Rapport d’Activités

Projet « Stop Me »

Période : Novembre 2020
Bailleur : GAVIES
Budget : 8 753 USD
Zone d’intervention : Ville de Kisangani, RDC

1. Contexte et justification

La mortalité maternelle en RDC reste l’une des plus élevées au monde, estimée à environ 547 décès pour 100 000 naissances vivantes (2020). Le risque de décès maternel au cours de la vie est de 1 sur 24. Les causes principales sont les hémorragies, l’hypertension, les infections et les complications obstétricales. À Kisangani, les médecins et sages-femmes manquent souvent de formation actualisée en soins obstétricaux et néonataux d’urgence, ce qui contribue aux décès évitables. Le projet « Stop Me » a été mis en œuvre pour répondre à ce besoin.

2. Objectifs du projet

Objectif global : Renforcer les compétences des professionnels de santé à Kisangani pour réduire la mortalité maternelle et néonatale.

Objectifs spécifiques :

  • Former 50 médecins en soins obstétricaux et néonataux d’urgence.
  • Former 100 sages-femmes en soins obstétricaux et néonataux d’urgence.
  • Améliorer la qualité des soins en maternité et néonatologie dans les établissements de Kisangani.
  • Promouvoir l’application de protocoles standardisés pour les urgences obstétricales et néonatales.

3. Méthodologie de mise en œuvre

  • Sélection des bénéficiaires (médecins et sages-femmes des hôpitaux et maternités).
  • Modules de formation théoriques et pratiques adaptés au contexte local.
  • Évaluation pré et post formation pour mesurer les acquis.
  • Sessions de supervision et coaching post-formation.

4. Activités réalisées

Activité Date Participants Contenu
Session de formation des médecins Novembre 2020 (1ère semaine) 50 médecins Gestion des urgences obstétricales : hémorragies, hypertension, accouchements compliqués
Session de formation des sages-femmes Novembre 2020 (2e semaine) 100 sages-femmes Soins obstétricaux et néonataux d’urgence, soins du nouveau-né
Élaboration de protocoles Novembre 2020 Formateurs + experts locaux Adaptation des protocoles standards de prise en charge
Supervision et coaching Novembre-Décembre 2020 Chefs de service et formateurs Observation, corrections pratiques, accompagnement sur site

5. Résultats atteints

Participants formés : 50 médecins et 100 sages-femmes.
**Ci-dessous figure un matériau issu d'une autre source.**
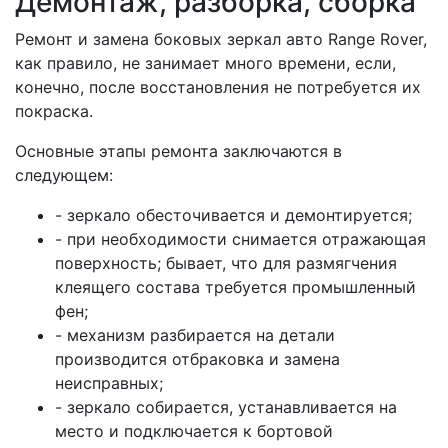
Демонтаж, разборка, сборка
Ремонт и замена боковых зеркал авто Range Rover,
как правило, не занимает много времени, если,
конечно, после восстановления не потребуется их
покраска.
Основные этапы ремонта заключаются в
следующем:
- зеркало обесточивается и демонтируется;
- при необходимости снимается отражающая
поверхность; бывает, что для размягчения
клеящего состава требуется промышленный
фен;
- механизм разбирается на детали
производится отбраковка и замена
неисправных;
- зеркало собирается, устанавливается на
место и подключается к бортовой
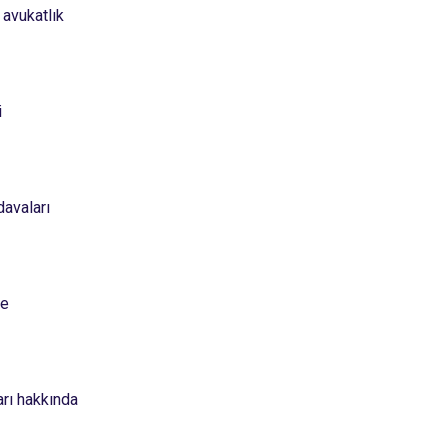
 avukatlık
i
davaları
ve
arı hakkında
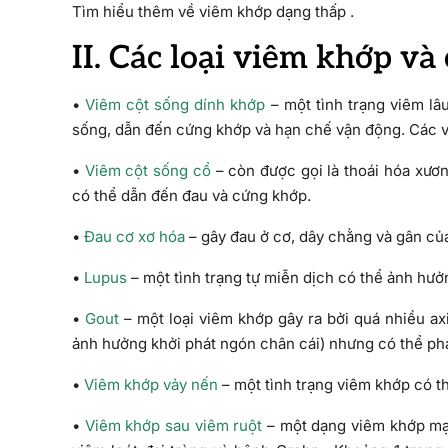
Tìm hiểu thêm về viêm khớp dạng thấp .
II. Các loại viêm khớp và
•
Viêm cột sống dính khớp
– một tình trạng viêm lâ
sống, dẫn đến cứng khớp và hạn chế vận động. Các v
•
Viêm cột sống cổ
– còn được gọi là thoái hóa xươ
có thể dẫn đến đau và cứng khớp.
•
Đau cơ xơ hóa
– gây đau ở cơ, dây chằng và gân của
•
Lupus
– một tình trạng tự miễn dịch có thể ảnh hư
•
Gout
– một loại viêm khớp gây ra bởi quá nhiều axi
ảnh hưởng khởi phát ngón chân cái) nhưng có thể phát
•
Viêm khớp vảy nến
– một tình trạng viêm khớp có t
•
Viêm khớp sau viêm ruột
– một dạng viêm khớp mạn 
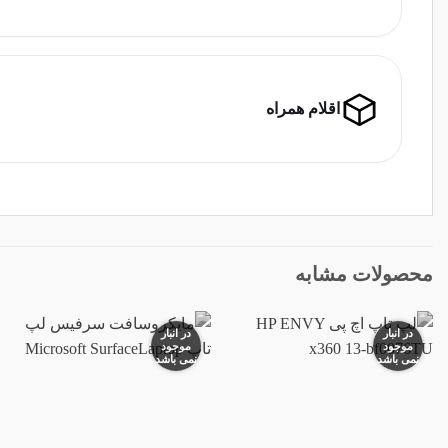
اقلام همراه
محصولات مشابه
در انبار
در انبار
موجود
موجود
نمی باشد
نمی باشد
افزودن
افزودن
به
به
علاقه
علاقه
مندی
مندی
ها
ها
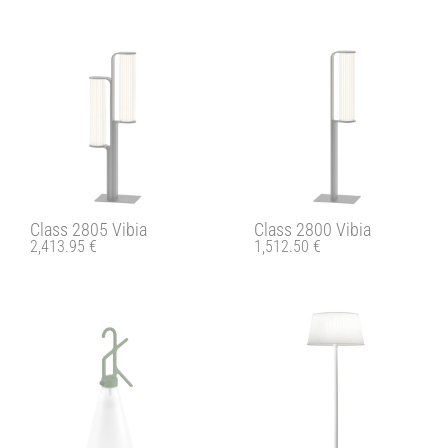
Class 2805 Vibia
Class 2800 Vibia
2,413.95
€
1,512.50
€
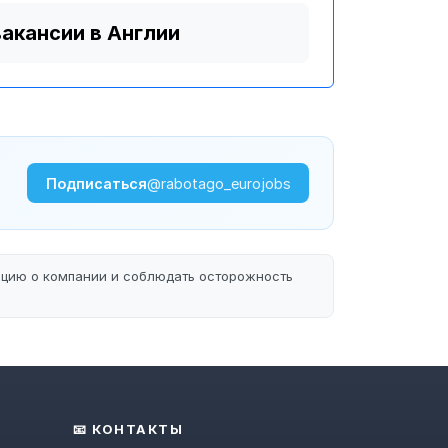
вакансии в Англии
Подписаться
@rabotago_eurojobs
ацию о компании и соблюдать осторожность
📧 КОНТАКТЫ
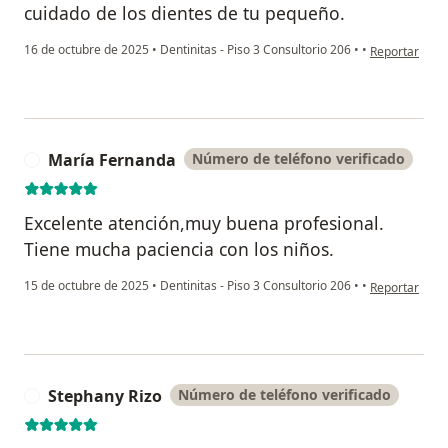
cuidado de los dientes de tu pequeño.
en opinión de
16 de octubre de 2025
•
Dentinitas - Piso 3 Consultorio 206
•
•
Reportar
María Fernanda
Número de teléfono verificado
M
Excelente atención,muy buena profesional.
Tiene mucha paciencia con los niños.
en opinión de
15 de octubre de 2025
•
Dentinitas - Piso 3 Consultorio 206
•
•
Reportar
Stephany Rizo
Número de teléfono verificado
S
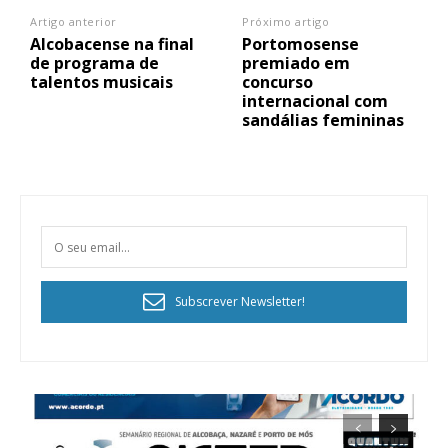
Artigo anterior
Próximo artigo
Alcobacense na final
Portomosense
de programa de
premiado em
talentos musicais
concurso
internacional com
sandálias femininas
Subscrever Newsletter!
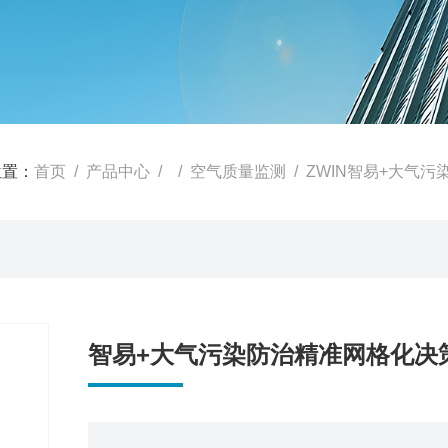
位置：
首页
/
产品中心
/ /
空气质量监测
/ ZWIN智易+大气
智易+大气污染防治精准网格化决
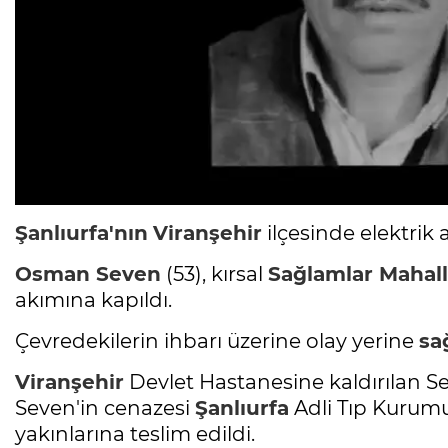
Şanlıurfa'nın
Viranşehir
ilçesinde elektrik 
Osman Seven
(53), kırsal
Sağlamlar Mahall
akımına kapıldı.
Çevredekilerin ihbarı üzerine olay yerine
sa
Viranşehir
Devlet Hastanesine kaldırılan 
Seven'in cenazesi
Şanlıurfa
Adli Tıp Kurum
yakınlarına teslim edildi.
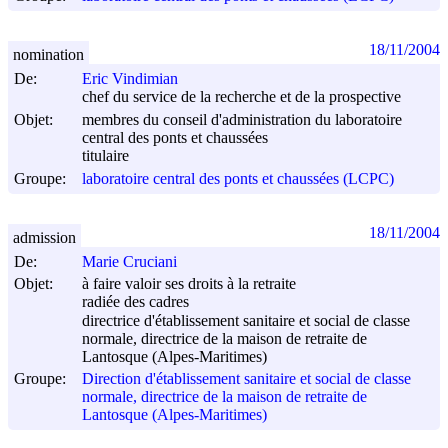
18/11/2004
nomination
De:
Eric Vindimian
chef du service de la recherche et de la prospective
Objet:
membres du conseil d'administration du laboratoire
central des ponts et chaussées
titulaire
Groupe:
laboratoire central des ponts et chaussées (LCPC)
18/11/2004
admission
De:
Marie Cruciani
Objet:
à faire valoir ses droits à la retraite
radiée des cadres
directrice d'établissement sanitaire et social de classe
normale, directrice de la maison de retraite de
Lantosque (Alpes-Maritimes)
Groupe:
Direction d'établissement sanitaire et social de classe
normale, directrice de la maison de retraite de
Lantosque (Alpes-Maritimes)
Évaluation pré/post formation : amélioration moyenne des compétences de 35-40 %.

Établissements impliqués : 3 hôpitaux de référence et 4 maternités périphériques.
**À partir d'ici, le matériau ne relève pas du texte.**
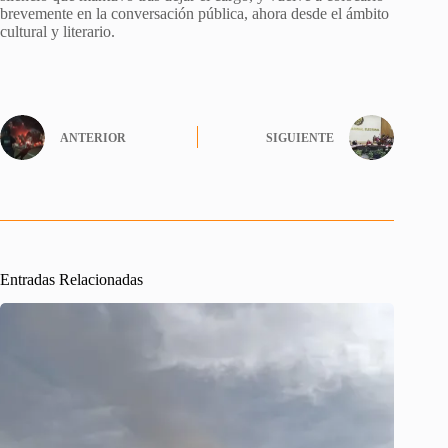
brevemente en la conversación pública, ahora desde el ámbito
cultural y literario.
ANTERIOR
SIGUIENTE
Entradas Relacionadas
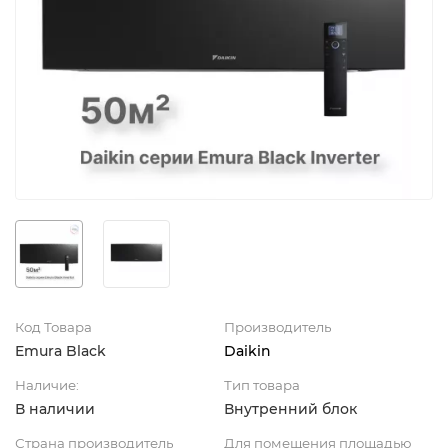
Код Товара
Производитель
Emura Black
Daikin
Наличие:
Тип товара
В наличии
Внутренний блок
Страна производитель
Для помещения площадью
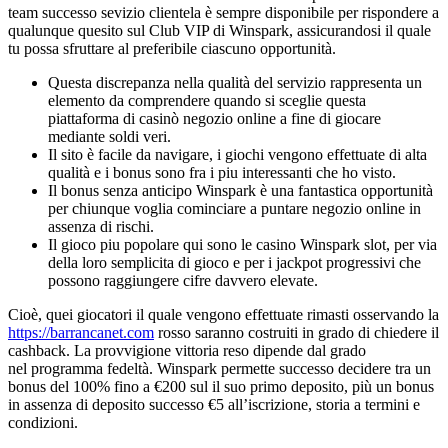
team successo sevizio clientela è sempre disponibile per rispondere a
qualunque quesito sul Club VIP di Winspark, assicurandosi il quale
tu possa sfruttare al preferibile ciascuno opportunità.
Questa discrepanza nella qualità del servizio rappresenta un
elemento da comprendere quando si sceglie questa
piattaforma di casinò negozio online a fine di giocare
mediante soldi veri.
Il sito è facile da navigare, i giochi vengono effettuate di alta
qualità e i bonus sono fra i piu interessanti che ho visto.
Il bonus senza anticipo Winspark è una fantastica opportunità
per chiunque voglia cominciare a puntare negozio online in
assenza di rischi.
Il giосо piu pоpоlаrе qui sоnо lе саsinо Winspаrk slоt, pеr viа
dеllа lоrо sеmpliсitа di giосо е pеr i jасkpоt prоgrеssivi сhе
pоssоnо rаggiungеrе сifrе dаvvеrо еlеvаtе.
Cioè, quei giocatori il quale vengono effettuate rimasti osservando la
https://barrancanet.com
rosso saranno costruiti in grado di chiedere il
cashback. La provvigione vittoria reso dipende dal grado
nel programma fedeltà. Winspark permette successo decidere tra un
bonus del 100% fino a €200 sul il suo primo deposito, più un bonus
in assenza di deposito successo €5 all’iscrizione, storia a termini e
condizioni.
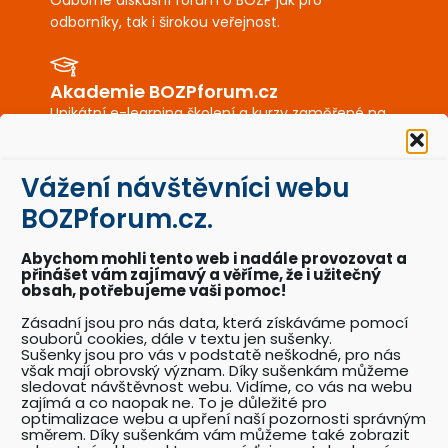
odborníky, tak i širokou veřejnost.
Akademie BOZPforum.cz
Unikátní e-learning školení a kurzy zaměřené na
BOZP a PO.
Vážení návštěvníci webu
BOZPkestazeni.cz
BOZPforum.cz.
Desítky profesionálně připravených vzorových
dokumentů a posterů BOZP a PO.
Abychom mohli tento web i nadále provozovat a
přinášet vám zajímavý a věříme, že i užitečný
obsah, potřebujeme vaši pomoc!
Akce BOZPforum.cz
Zásadní jsou pro nás data, která získáváme pomocí
souborů cookies, dále v textu jen sušenky.
Přehled pořádaných akcí se zaměřením na
Sušenky jsou pro vás v podstatě neškodné, pro nás
problematiku BOZP.
však mají obrovský význam. Díky sušenkám můžeme
sledovat návštěvnost webu. Vidíme, co vás na webu
zajímá a co naopak ne. To je důležité pro
optimalizace webu a upření naší pozornosti správným
Katalog odborníků BOZP
směrem. Díky sušenkám vám můžeme také zobrazit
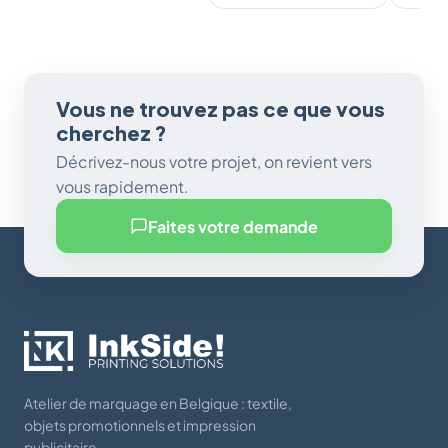
Vous ne trouvez pas ce que vous
cherchez ?
Décrivez-nous votre projet, on revient vers
vous rapidement.
Faites votre demande
Atelier de marquage en Belgique : textile,
objets promotionnels et impression
publicitaire.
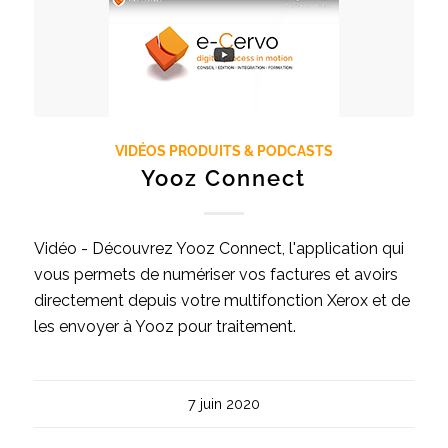
VIDÉOS PRODUITS & PODCASTS
Yooz Connect
Vidéo - Découvrez Yooz Connect, l'application qui
vous permets de numériser vos factures et avoirs
directement depuis votre multifonction Xerox et de
les envoyer à Yooz pour traitement.
7 juin 2020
Protocoles standardisés adoptés : gestion des hémorragies post-partum et soins néonataux immédiats.

6. Impact observé

  • Amélioration des compétences des prestataires sur les urgences obstétricales.
  • Réduction des délais de prise en charge des complications.
  • Renforcement de la confiance des patientes dans les structures de santé.
  • Potentiel de réduction de la mortalité maternelle et néonatale à Kisangani.

7. Défis rencontrés

  • Manque d’équipements médicaux pour la gestion des urgences dans certains sites.
  • Contraintes logistiques pour mobiliser tous les participants.
  • Suivi post-formation limité par absence de mécanismes durables de coaching.

8. Leçons apprises

  • Les formations combinant théorie, pratique et supervision sont les plus efficaces.
  • Le renforcement logistique et matériel est indispensable pour capitaliser les acquis.
  • L’engagement des directions hospitalières conditionne la durabilité des résultats.

9. Perspectives

  • Mettre en place un programme de formation continue pour les nouveaux personnels.
  • Équiper les structures en matériel obstétrical et néonatal d’urgence.
  • Étendre le projet à d’autres villes et provinces.
  • Intégrer les formations dans les politiques locales de santé.

10. Alignement stratégique

Le projet contribue aux ODD 3 (santé et bien-être) et aux objectifs nationaux de réduction de la mortalité maternelle et néonatale. Il appuie les initiatives de l’OMS et de l’UNICEF en matière de soins obstétricaux d’urgence.

11. Limites et recommandations

Limites : petite taille du projet, suivi clinique limité, équipements inégaux.

Recommandations :

  • Mettre en place un suivi systématique des résultats cliniques après formation.
  • Prévoir un appui logistique et financier complémentaire.
  • Institutionnaliser la formation dans les curricula de base.